Ils enfoncent dans cette vase gluante jusqu'aux genoux. Les roues y entrent
jusqu'aux moyeux. Le ciel s'est couvert, la pluie tombe, une pluie fine
qui embrume l'horizon. Tantôt
le chemin semble meilleur quand on gravit une des sept ondulations appelées les
sept collines de Kairouan, tantôt il redevient un épouvantable cloaque
lorsqu'on redescend dans l'entre-deux. Soudain la voiture s'arrête ; une
des roues de derrière est enrayée par le sable.
Il faut mettre pied à terre et se servir de ses jambes.
Nous voici donc sous la pluie, fouettés par un vent furieux, levant à chaque
pas une énorme botte de glaise qui englue nos chaussures, appesantit notre
marche jusqu'à la rendre exténuante, plongeant parfois en des fondrières de
boue, essoufflés, maudissant le sud glacial, et faisant vers la cité sacrée un
pèlerinage qui nous vaudra peut-être quelque indulgence après ce monde, si, par
hasard, le Dieu du Prophète est le vrai.
On sait que, pour les croyants, sept pèlerinages à
Kairouan valent un pèlerinage à La Mecque.
J'entrevois dans la brume, au loin, devant moi, une
tour mince et pointue, à peine visible, à peine plus teintée que le brouillard
et dont le sommet se perd dans la nuée. C'est une apparition vague et
saisissante qui se précise peu à peu, prend une forme plus nette et devient un
grand minaret debout dans le ciel sans qu'on voie rien autre chose, rien
autour, rien au-dessous : ni la ville, ni les murs, ni les coupoles des
mosquées.

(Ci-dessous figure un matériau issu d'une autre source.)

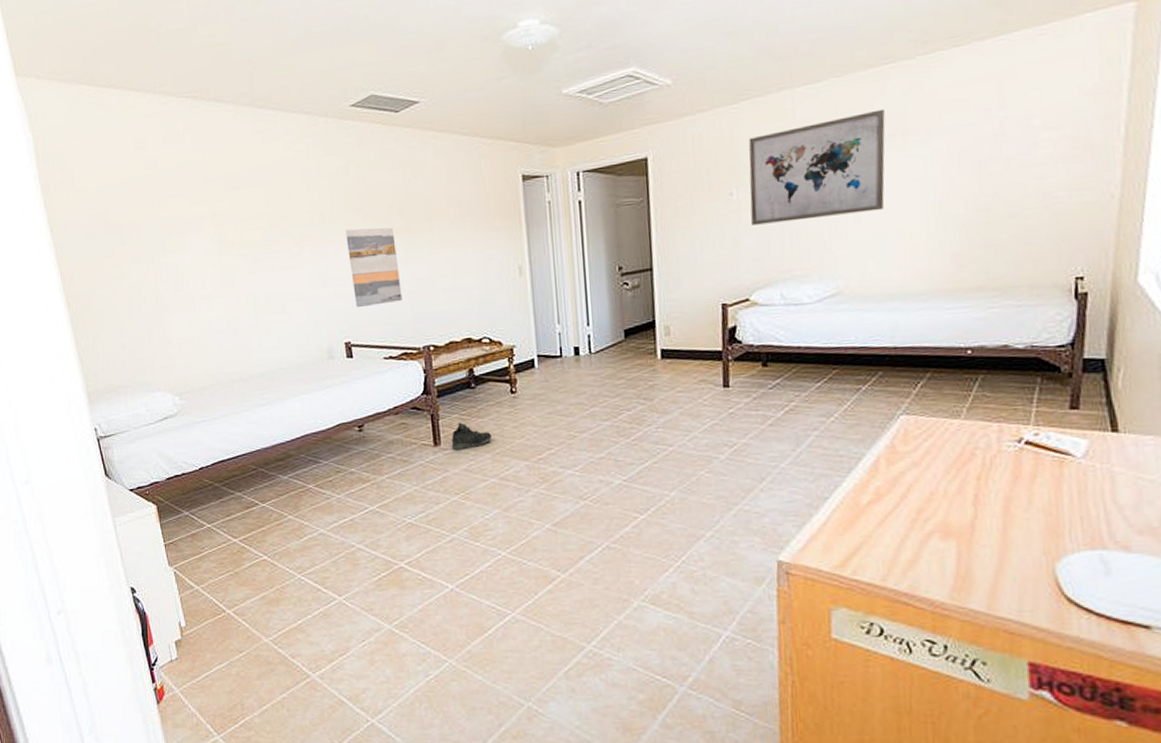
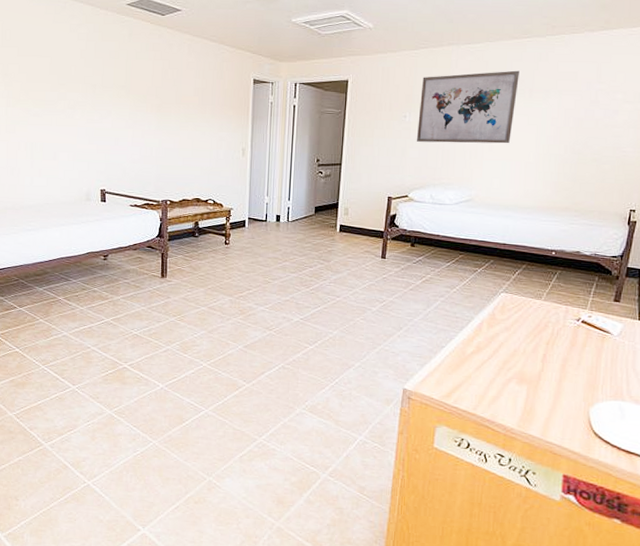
wall art: present [345,227,402,308] -> none [111,101,151,164]
sneaker: present [451,422,492,451] -> none [174,262,206,283]

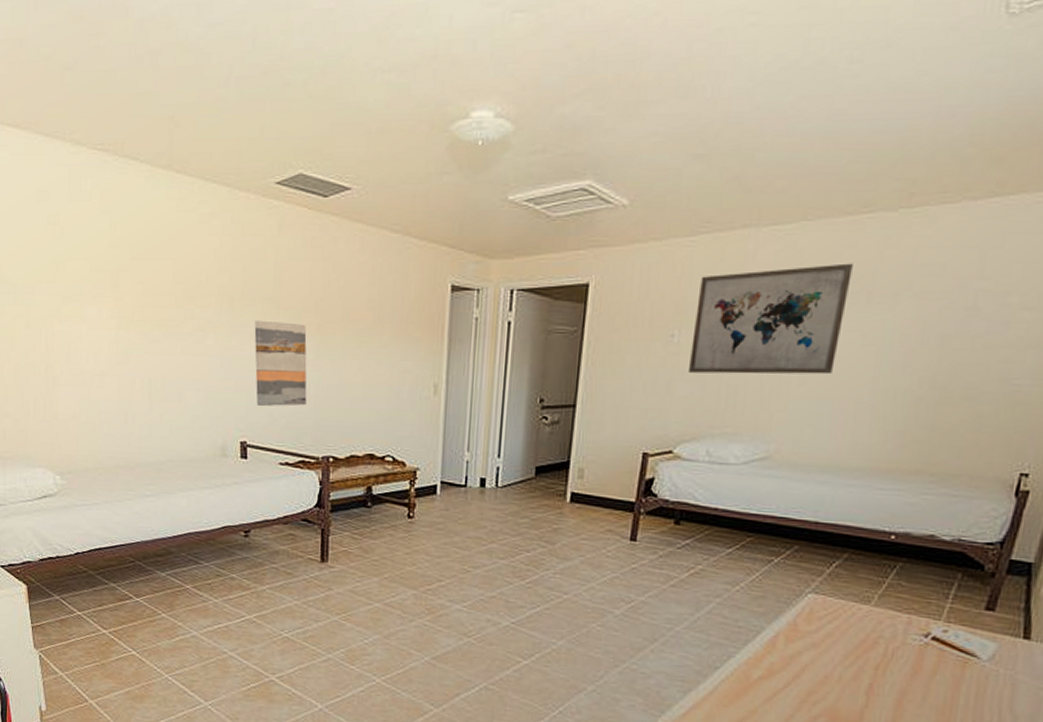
wall art: none [111,101,151,164] -> present [254,320,307,407]

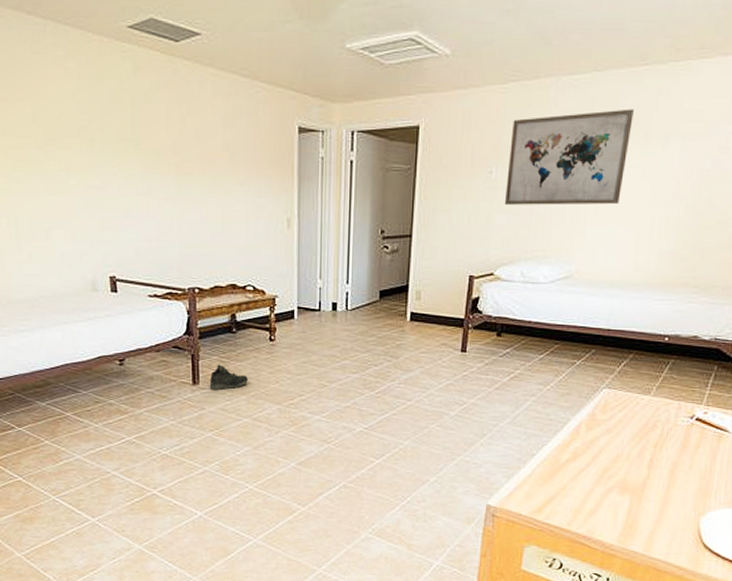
wall art: present [254,320,307,407] -> none [116,160,171,243]
sneaker: none [338,541,382,570] -> present [209,364,248,391]

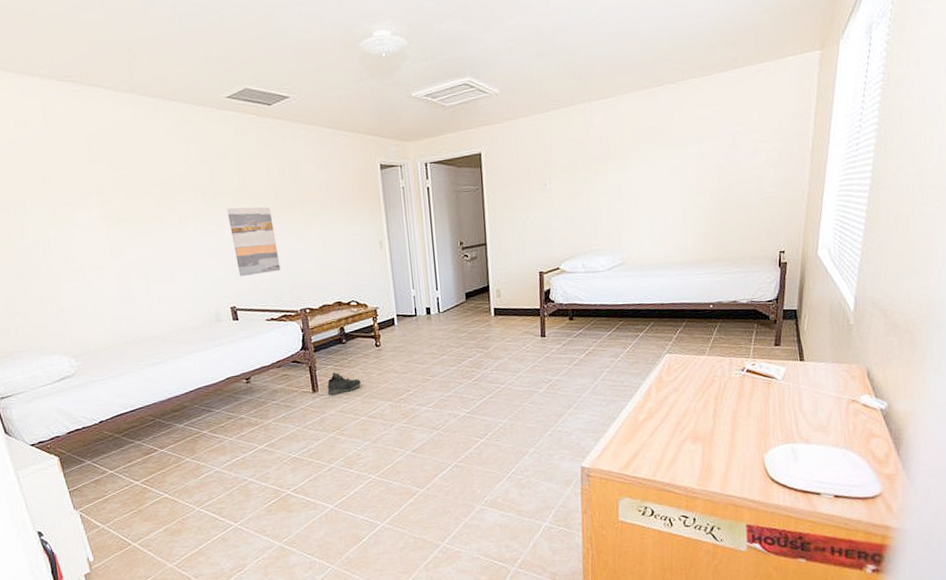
wall art: none [116,160,171,243] -> present [227,207,281,277]
wall art: present [504,109,634,205] -> none [558,121,656,210]

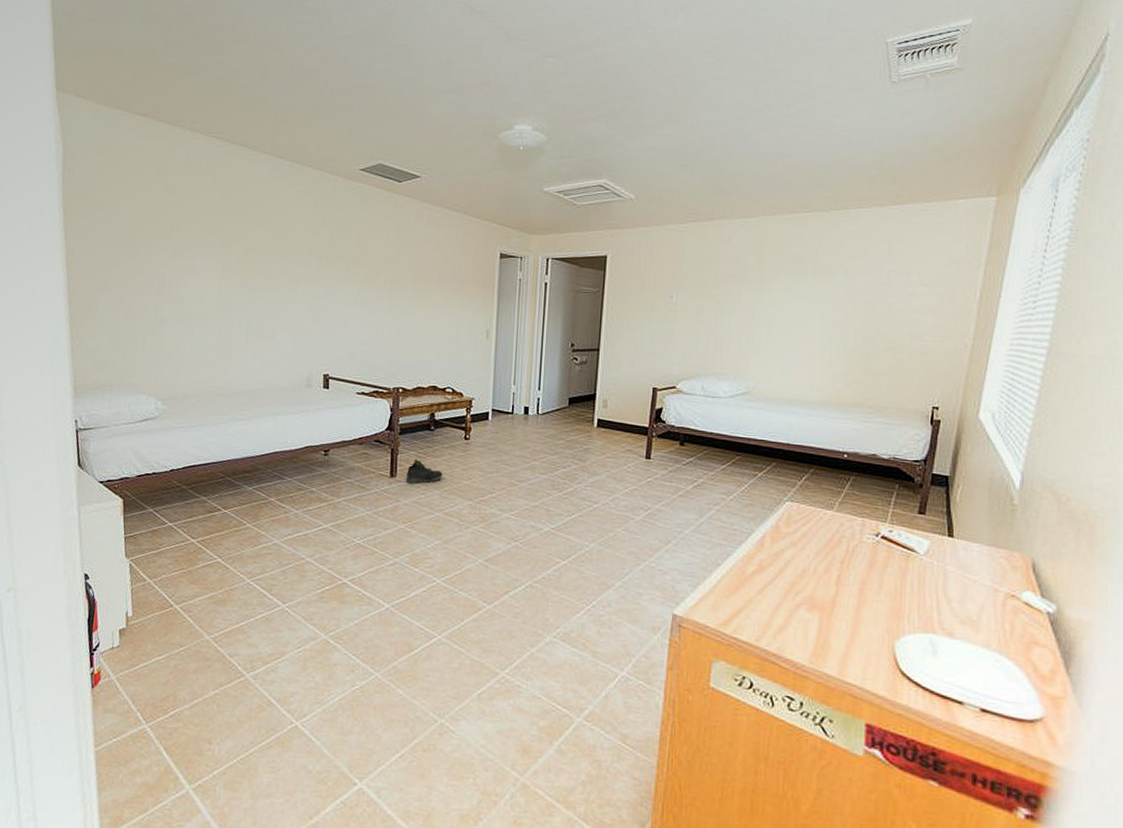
wall art: present [227,207,281,277] -> none [338,275,382,346]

La pluie nous fouette la figure, et nous allons lentement vers ce
phare grisâtre dressé devant nous comme une tour fantôme qui va tout à l'heure
s'effacer, rentrer dans la nappe de brume d'où elle vient de surgir.
Puis, sur la droite, s'estompe un monument chargé de
dômes : c'est la mosquée dite du Barbier, et enfin apparaît la ville, une
masse indistincte, indécise, derrière le rideau de pluie ; et le minaret
semble moins grand que tout à l'heure, comme s'il venait de s'enfoncer dans les
murs après s'être élevé jusqu'au firmament pour nous guider vers la cité.
Oh ! la triste cité perdue dans ce désert,
en cette solitude aride et désolée ! Par les rues étroites et tortueuses, les Arabes, à l'abri dans les
échopes des vendeurs, nous regardent passer ; et quand nous rencontrons
une femme, ce spectre noir entre ces murs jaunis par l'averse semble la mort
qui se promène.
L'hospitalité nous est offerte par le gouverneur
tunisien de Kairouan, Si-Mohammed-el-Marabout, général du bey, très noble et
très pieux musulman ayant accompli trois fois déjà le pèlerinage de La Mecque.
Il nous conduit, avec une politesse empressée et grave, vers les chambres
destinées aux étrangers, où nous trouvons de grands divans et d'admirables
couvertures arabes dans lesquelles en se roule pour dormir. Pour nous faire
honneur, un de ses fils nous apporte, de ses propres mains, tous les objets
dont nous avons besoin.
Nous dirions, ce soir même, chez le contrôleur civil et
consul français, où nous trouvons un accueil charmant et gai, qui nous
réchauffe et nous console de notre triste arrivée.